* _Deine Aufgaben_
A - Gib an, wie viele Sitzplätze das Stadion der Freundschaft laut dem Text über das Stadion der Freundschaft hat.
B - Führe den Text über das Stadion der Freundschaft im Anschluss an seine letzte Zeile fort.

* _Vorliegender Text_

FC Energie Cottbus: Stadionvorstellung

Das Stadion der Freundschaft im Detail

Das Stadion der Freundschaft, Heimspielstätte des FC Energie Cottbus

Beste Bedingungen: Das Stadion der Freundschaft, Heimspielstätte von Energie Cottbus ©Imago/Steffen Beyer

In unserer Reihe der Stadionvorstellungen geht es heute nach Cottbus. Das Stadion der Freundschaft hat schon einiges erlebt, zuletzt den Drittliga-Aufstieg 2017/18. Was noch? Das haben wir in unserem folgenden Artikel für Euch zusammengefasst.

Name: Stadion der Freundschaft (Anfahrt)
Fassungsvermögen: 22.528 Plätze
Sitzplätze: 10.949 (alle überdacht)
Stehplätze: 11.425 (davon 7.795 überdacht)

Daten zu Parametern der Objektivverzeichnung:
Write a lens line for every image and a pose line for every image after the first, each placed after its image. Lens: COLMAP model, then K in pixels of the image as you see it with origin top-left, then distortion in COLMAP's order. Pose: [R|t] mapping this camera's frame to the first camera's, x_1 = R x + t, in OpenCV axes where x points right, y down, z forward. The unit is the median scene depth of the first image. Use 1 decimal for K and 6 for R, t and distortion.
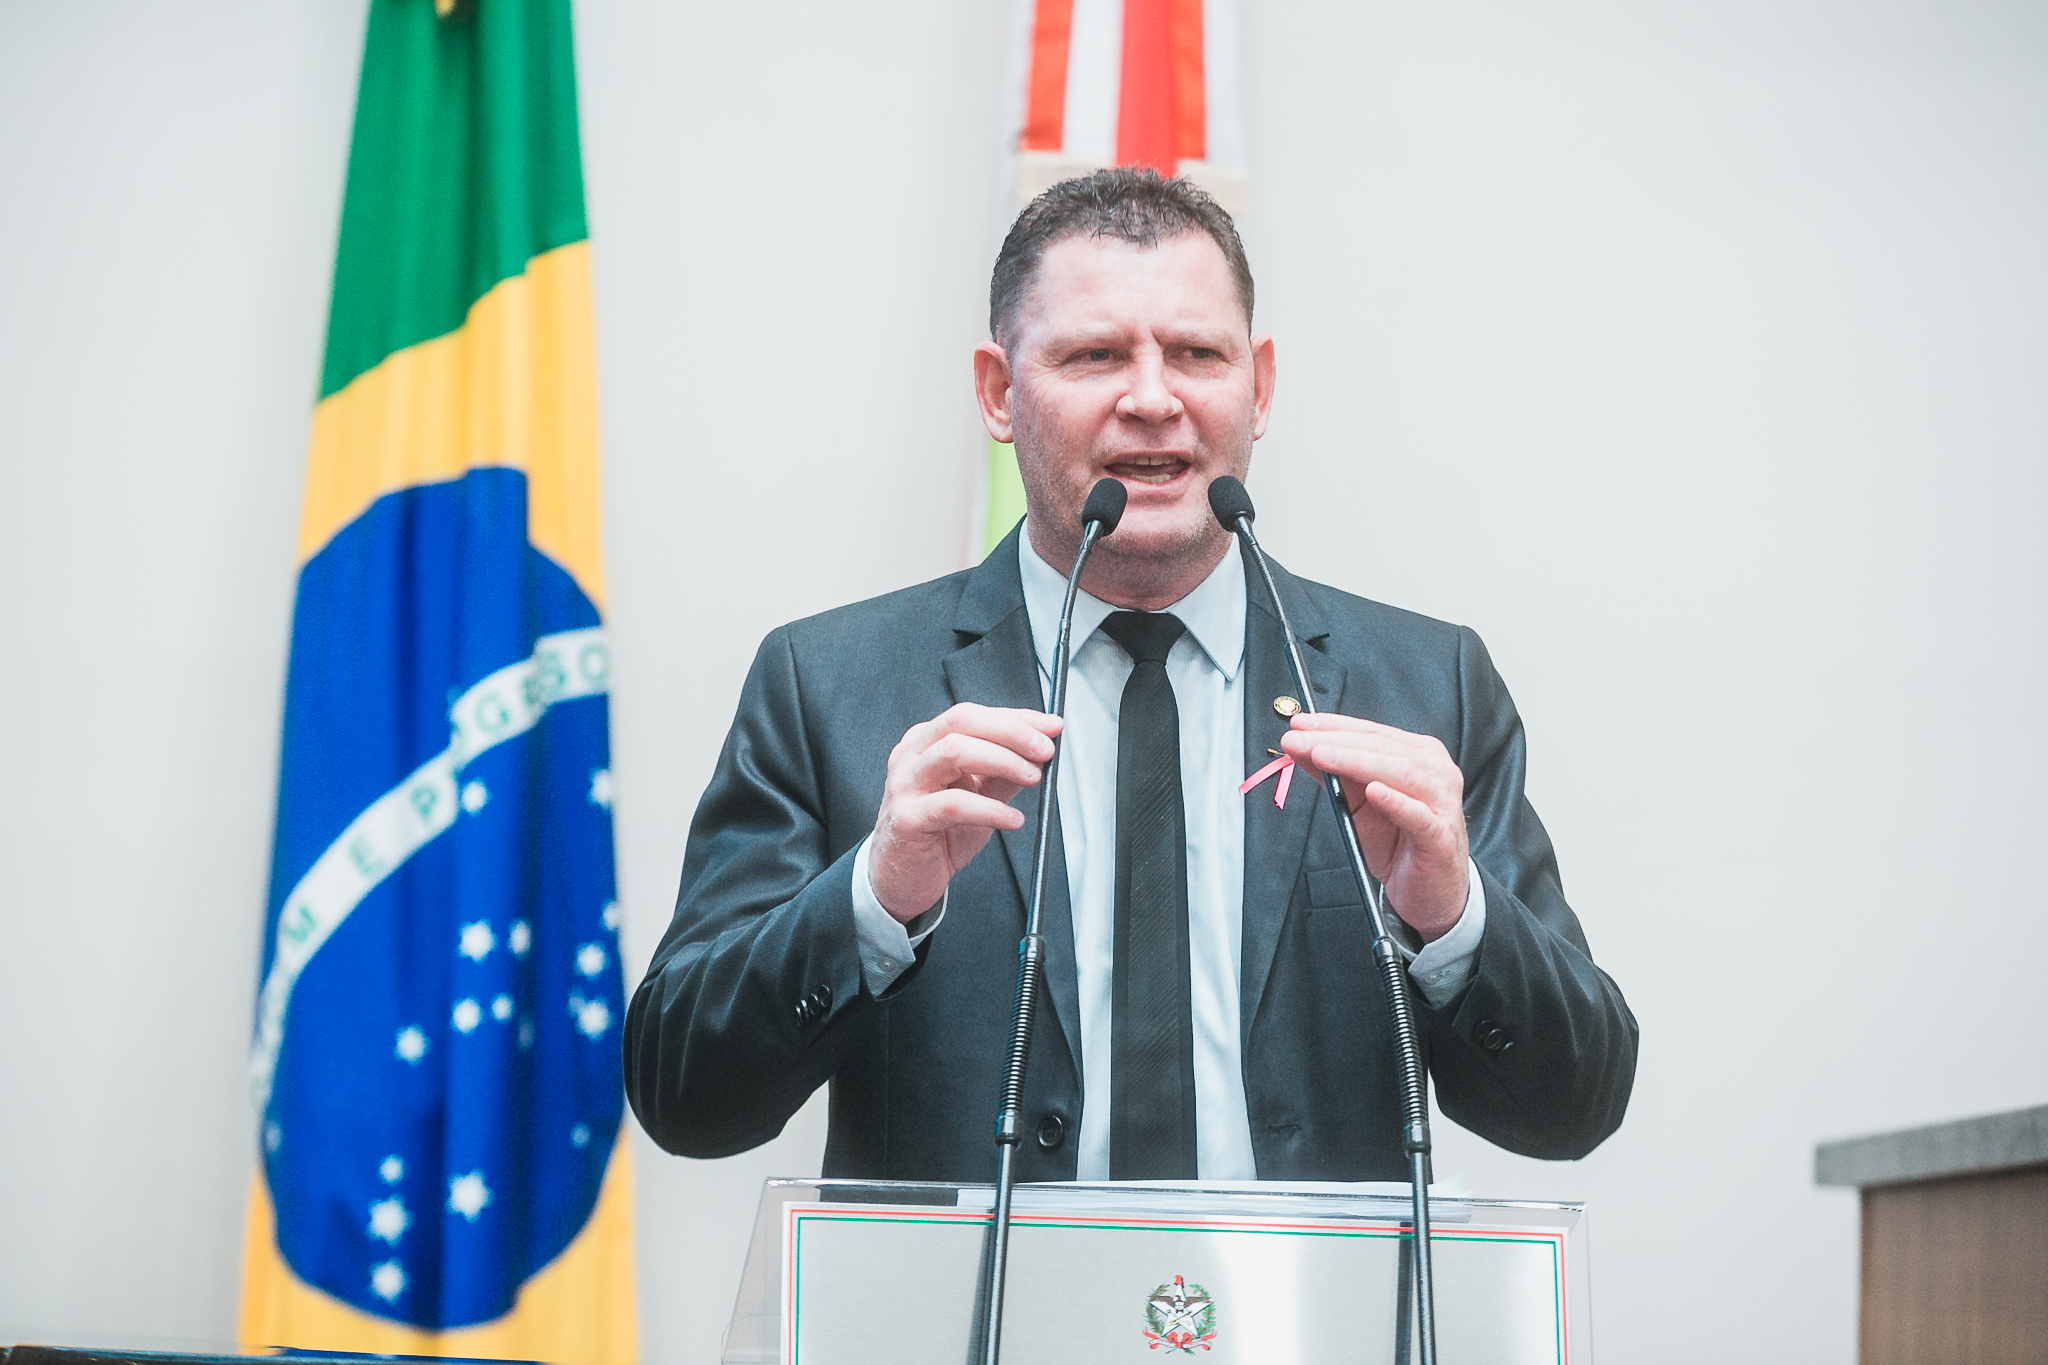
lens RADIAL K [[7662.7, 0, 1024.0], [0, 7662.7, 682.5], [0, 0, 1]] dist [-0.086506, -3.887694]
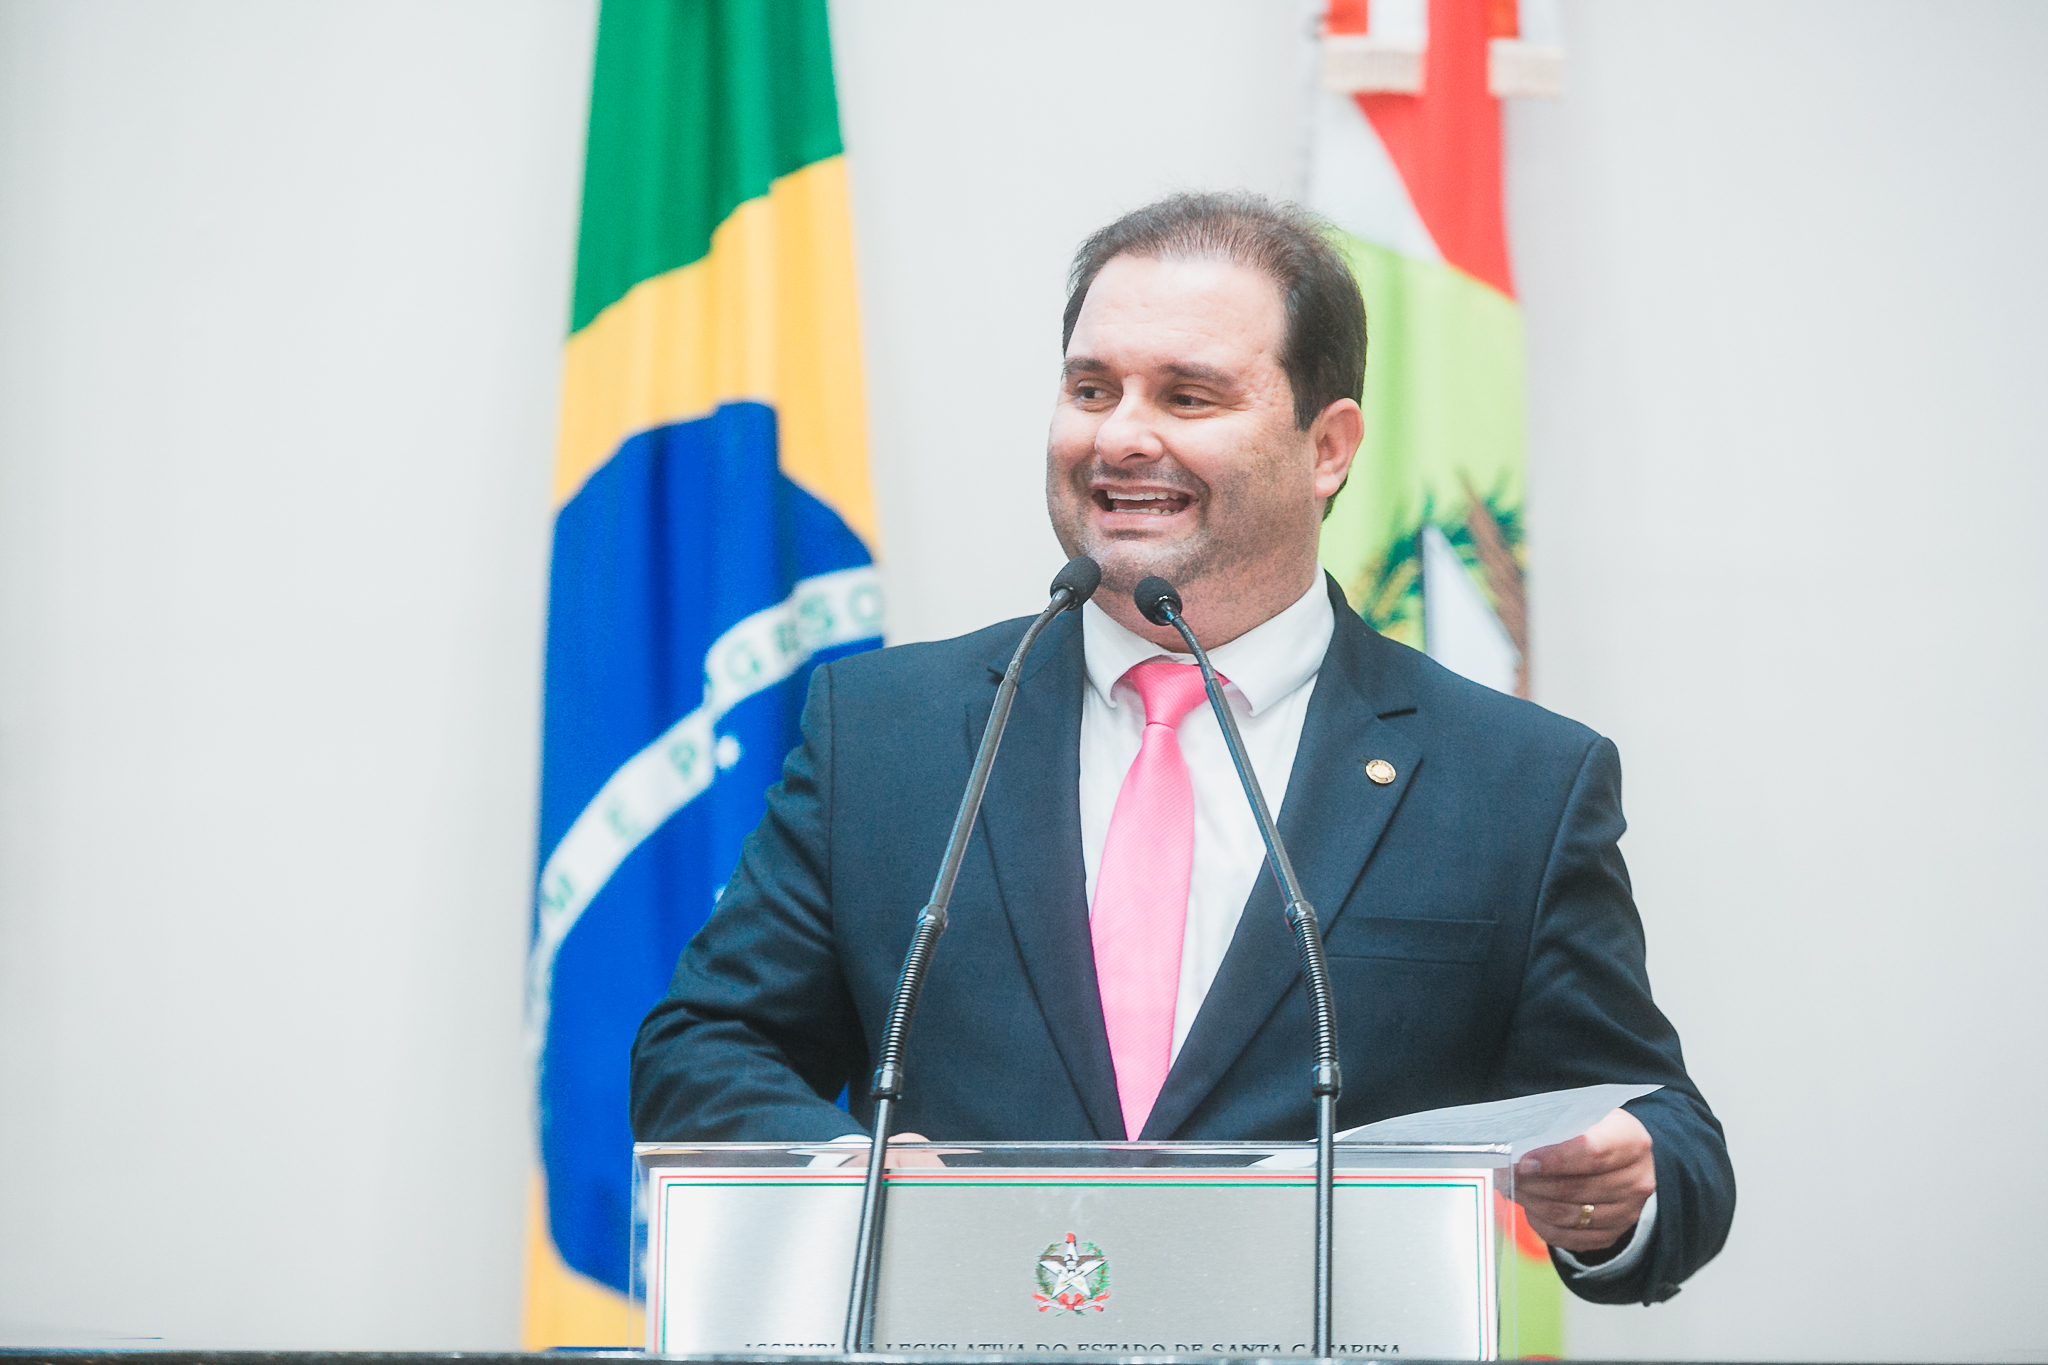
lens RADIAL K [[8247.9, 0, 1024.0], [0, 8247.9, 682.5], [0, 0, 1]] dist [0.210929, 2.721683]
pose [[0.991248, -0.039276, -0.126038, 0.092561], [0.040238, 0.999177, 0.005094, 0.002727], [0.125735, -0.010121, 0.992012, -0.005530]]
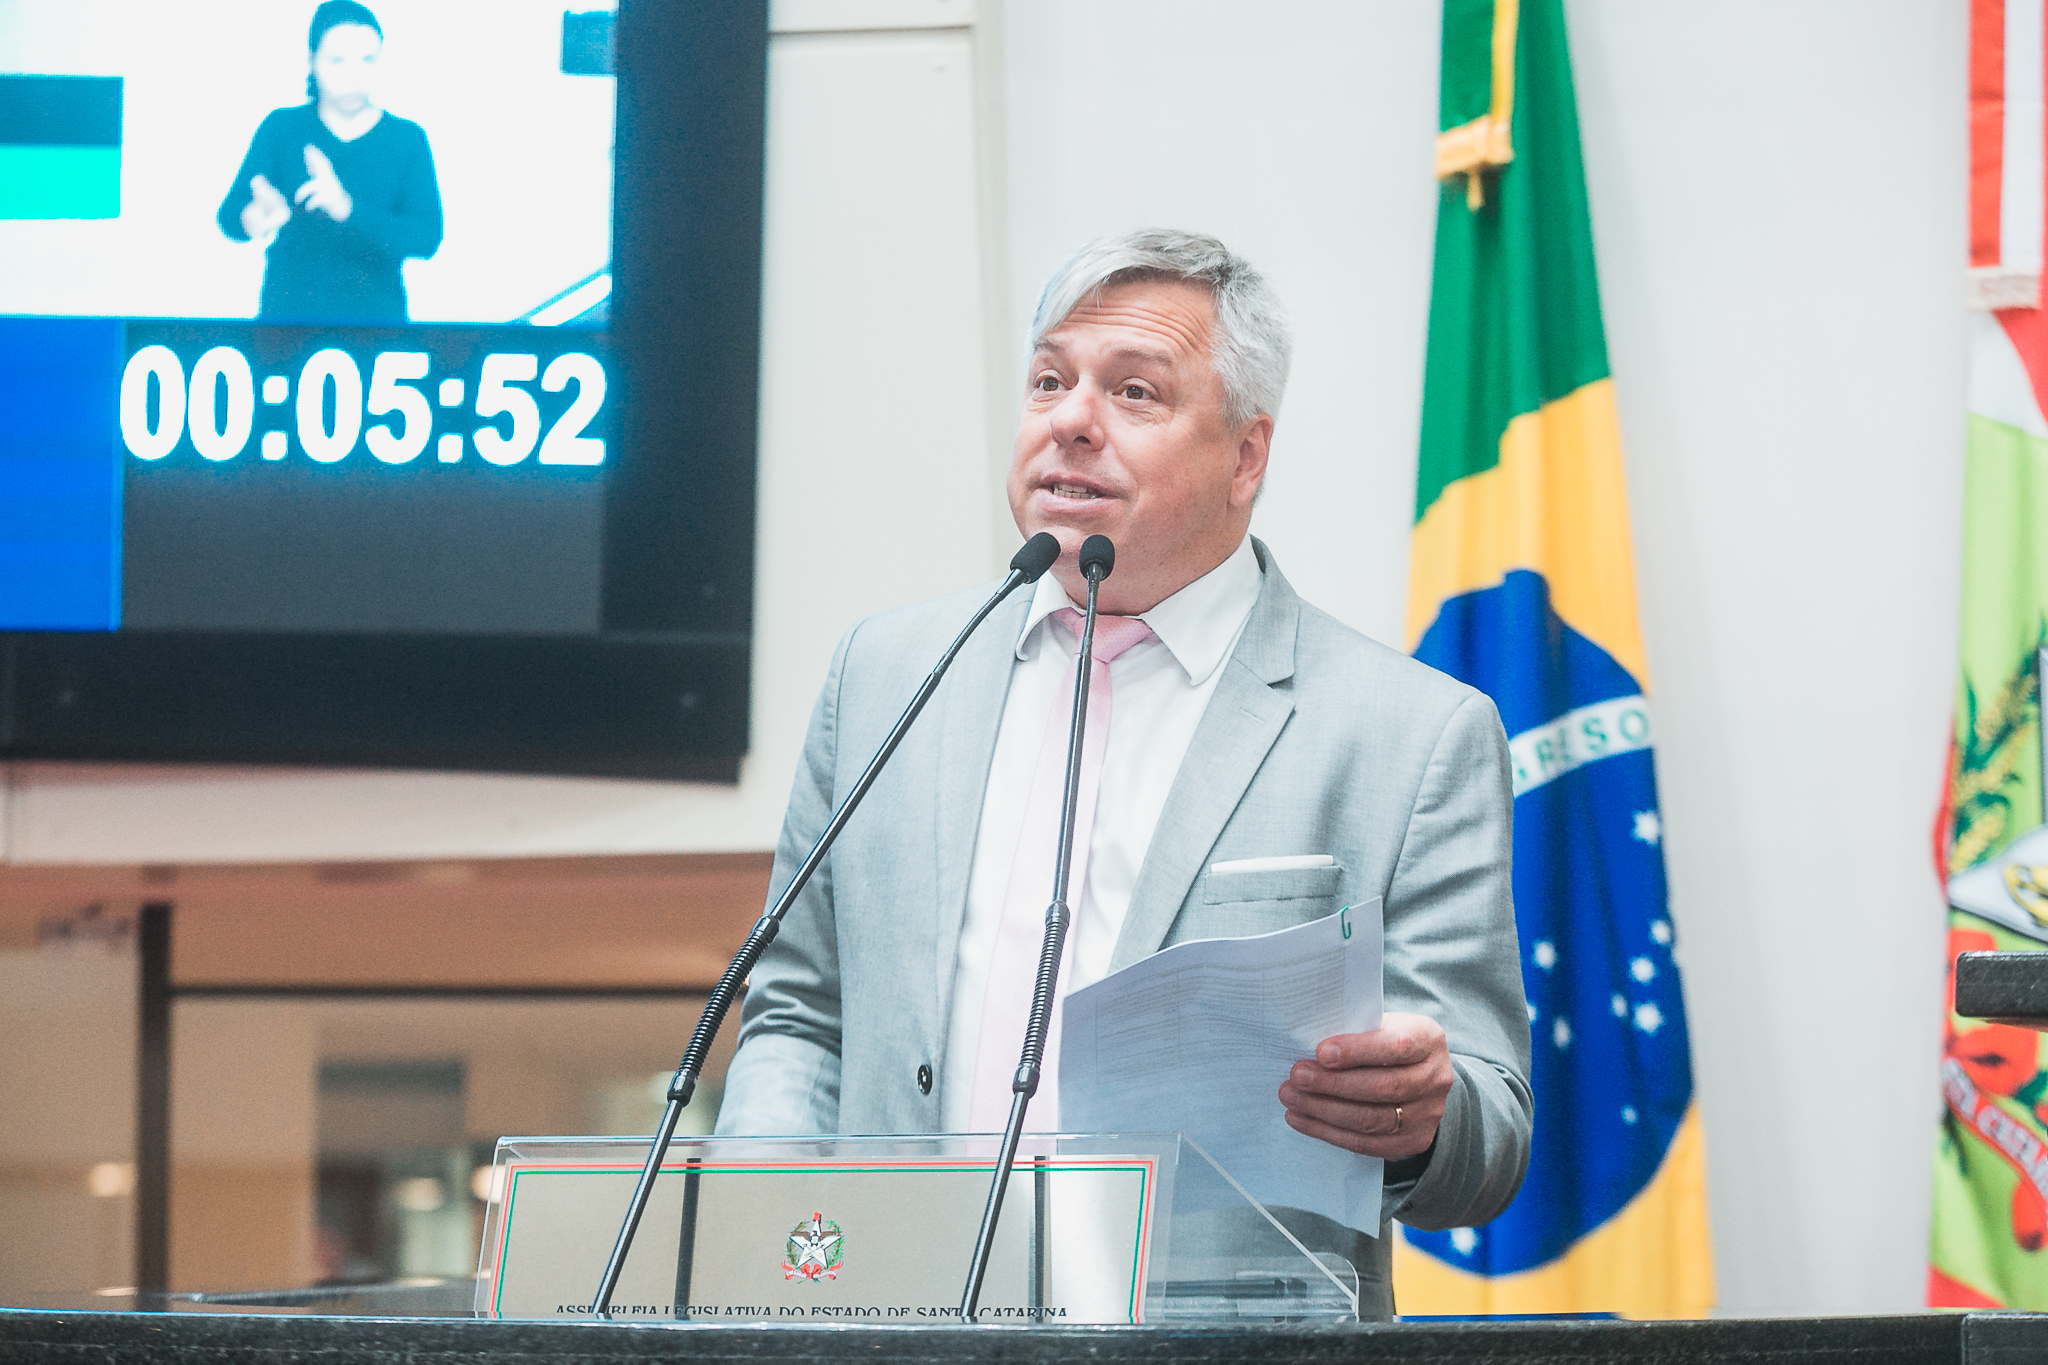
lens RADIAL K [[5338.8, 0, 1024.0], [0, 5338.8, 682.5], [0, 0, 1]] dist [0.338961, -13.746021]
pose [[0.876657, -0.080797, -0.474283, 0.265966], [0.065666, 0.996667, -0.048411, 0.025913], [0.476614, 0.011296, 0.879040, 0.214376]]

* _Gelöste Aufgaben_
A - 10.949 Sitzplätze, alle überdacht.

B -
Rollstuhlplätze: 50
Gästeblock: Block N, O sowie S 1, separater Eingang an der Südtribüne (Was darf ich mitnehmen?)

Historie

Der Verein begann als SC Cottbus im Jahr 1963, ab dem 30. Januar 1966 benannte sich der Klub um in eine Betriebssportgemeinschaft (BSG Energie Cottbus). Seinen bis heute gültigen Namen trägt der FC Energie seit Sommer 1990. Das heimische Rund entstand in den 1930er Jahren, zunächst als städtisches Stadion.

Seit 1950 ist es das Stadion der Freundschaft, in dem Energie seit den 60ern seine Heimspiele austrägt. Zuvor kickten die Cottbuser zunächst im Stadion der Eisenbahner, dort trägt heute die U19 ihre Heimspiele aus, sowie im Max-Reimann-Stadion, Letzteres wird heute vor allem als Leichtathletikstandort genutzt.

Die DDR-Nationalmannschaft trug über die Jahre hinweg oft ihre Länderspiele in Cottbus aus. Die Fans in der Lausitz sahen damals Spieler wie Ulf Kirsten oder Matthias Sammer über den Rasen pflügen. 2013 war dann letztmals die Frauen-Nationalmannschaft zu Gast. Mit 9:0 wurde Russland vom Platz gefegt, über 10.000 Cottbuser feuerten die deutschen Frauen an.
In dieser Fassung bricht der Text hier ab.